A wider broadband blanket is also likely to make its mark on the local job market for county graduates that may look elsewhere for employment.
“We’re losing students that grew up in this area,” added O’Dellick. “More internet can mean more can work from home or those that have better, higher-paying jobs.”
Between staffing issues and other rising costs, telemedicine services have become more popular and likely will moving forward, according to UPMC Bedford and UPMC Altoona president Jan Fisher.
“The technology is there for us to use,” she said. “But we can’t execute on that unless we can get into people’s homes. Home-based care is the future.”
William Kurtycz, CEO of Hyndman Area Health Center, agreed.

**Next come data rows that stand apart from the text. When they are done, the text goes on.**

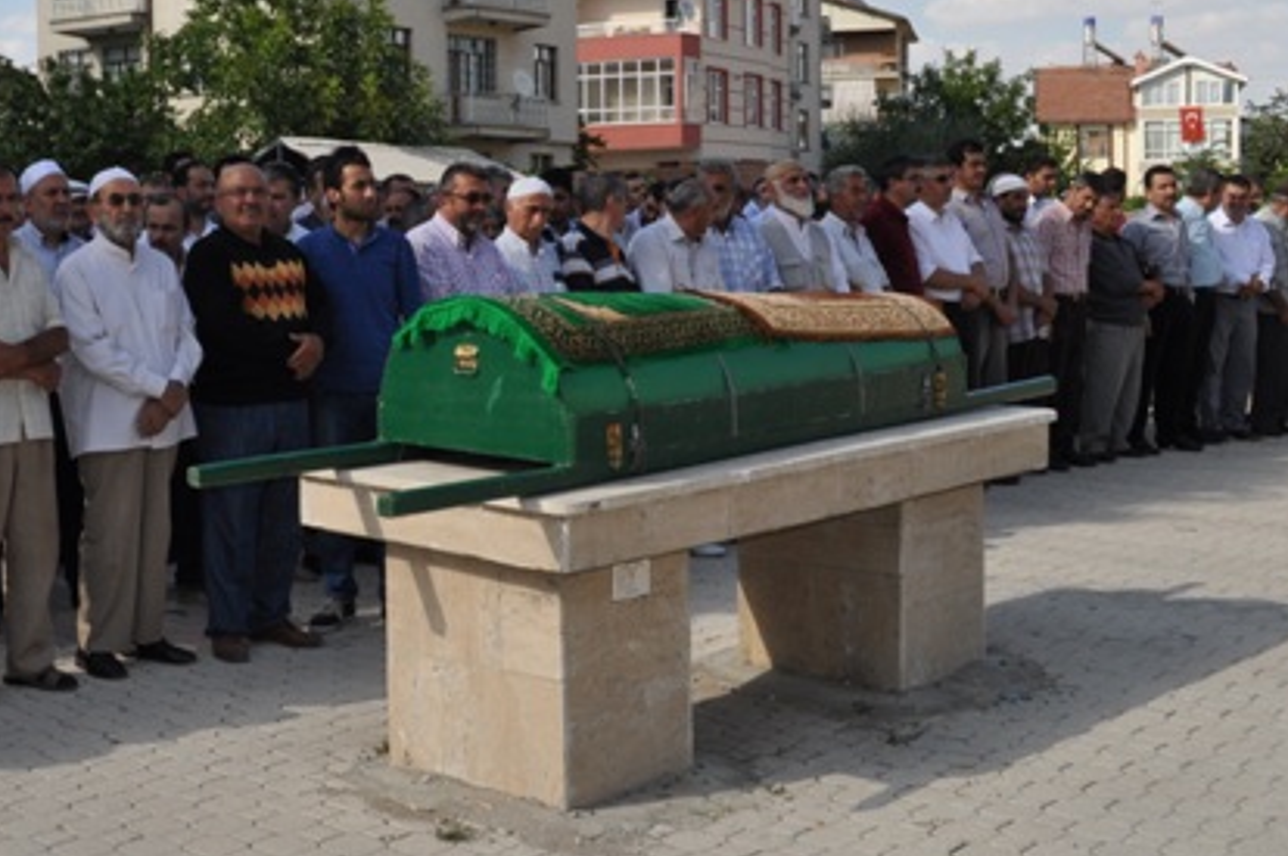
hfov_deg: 38.0
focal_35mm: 51
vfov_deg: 26.3
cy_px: 288
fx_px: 1822
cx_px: 327
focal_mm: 22
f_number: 14
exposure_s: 1/200
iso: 400
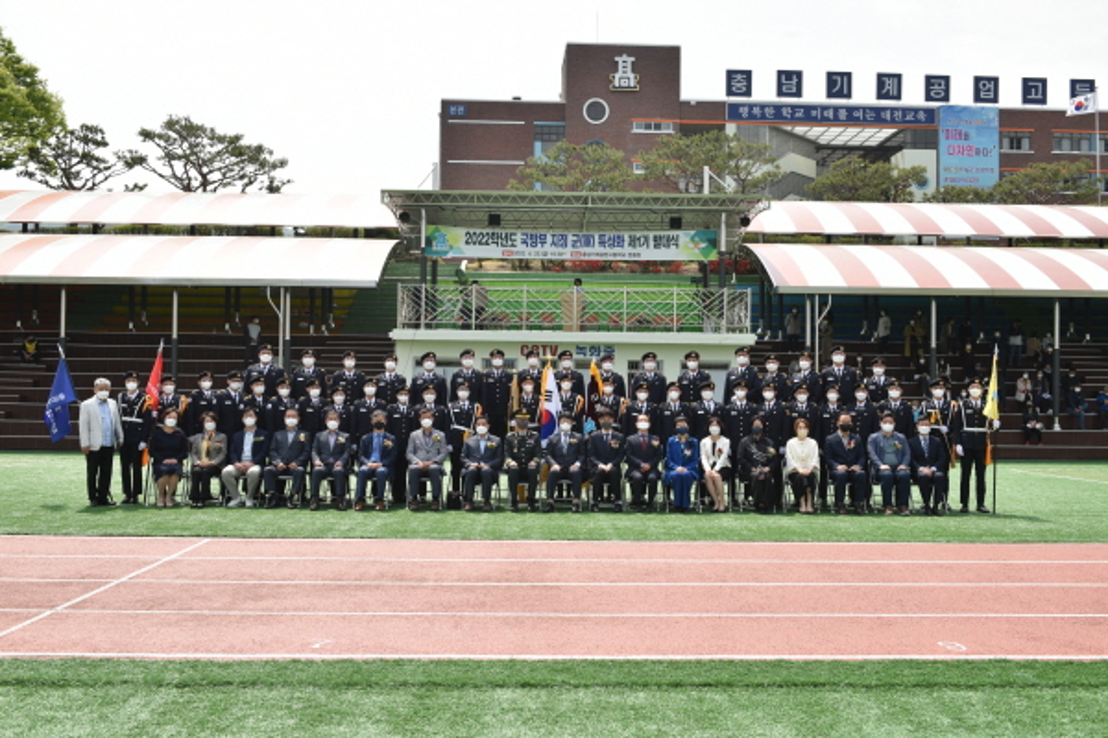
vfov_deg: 38.9
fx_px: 1046
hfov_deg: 55.8
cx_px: 554
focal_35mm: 34
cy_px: 369
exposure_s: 1/125
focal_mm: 34
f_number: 10
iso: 100
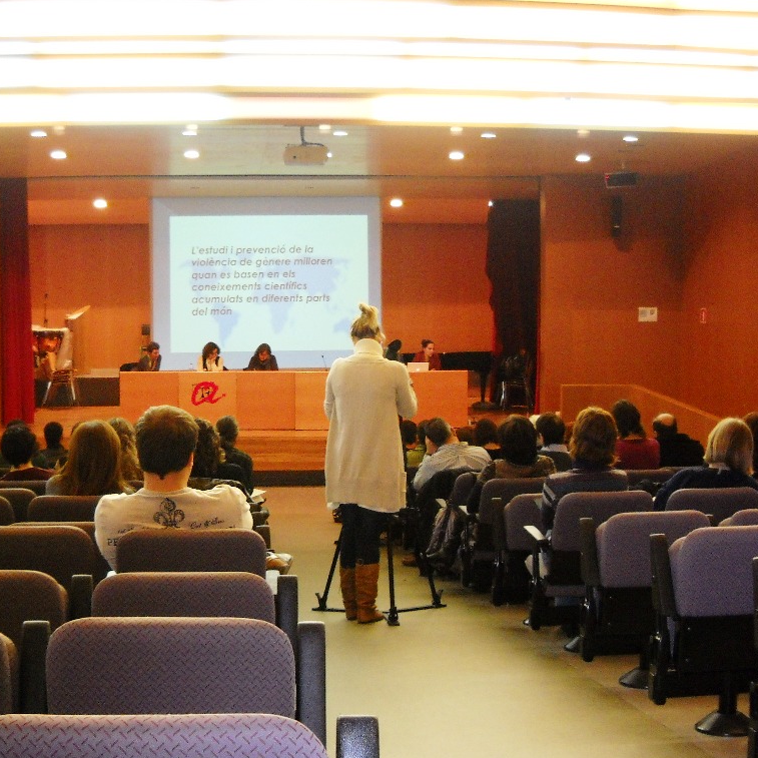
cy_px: 384
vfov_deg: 34.7
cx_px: 281
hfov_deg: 34.5
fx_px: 1214
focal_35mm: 49
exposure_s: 1/30
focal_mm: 6.72
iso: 400
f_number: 3.1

“We need to have better telemedicine capability,” said Kurtycz. “Transportation can be an issue, so to increase visits and care, increasing broadband will make it easier for people to participate more in their own healthcare.”
Carson, who was named Executive Director of the Pennsylvania Broadband Development Authority in May, offered a timeline for the project after new maps are approved.
“Once they release the map, Pennsylvania will have the money ready to begin flowing,” he said. “We’ll have a 270-day window to complete a five-year action plan, and funds will be coming up to 180 days after that. This is a huge undertaking by the FCC to get this down to individual addresses. It’s about a year of planning and four years of implementation.”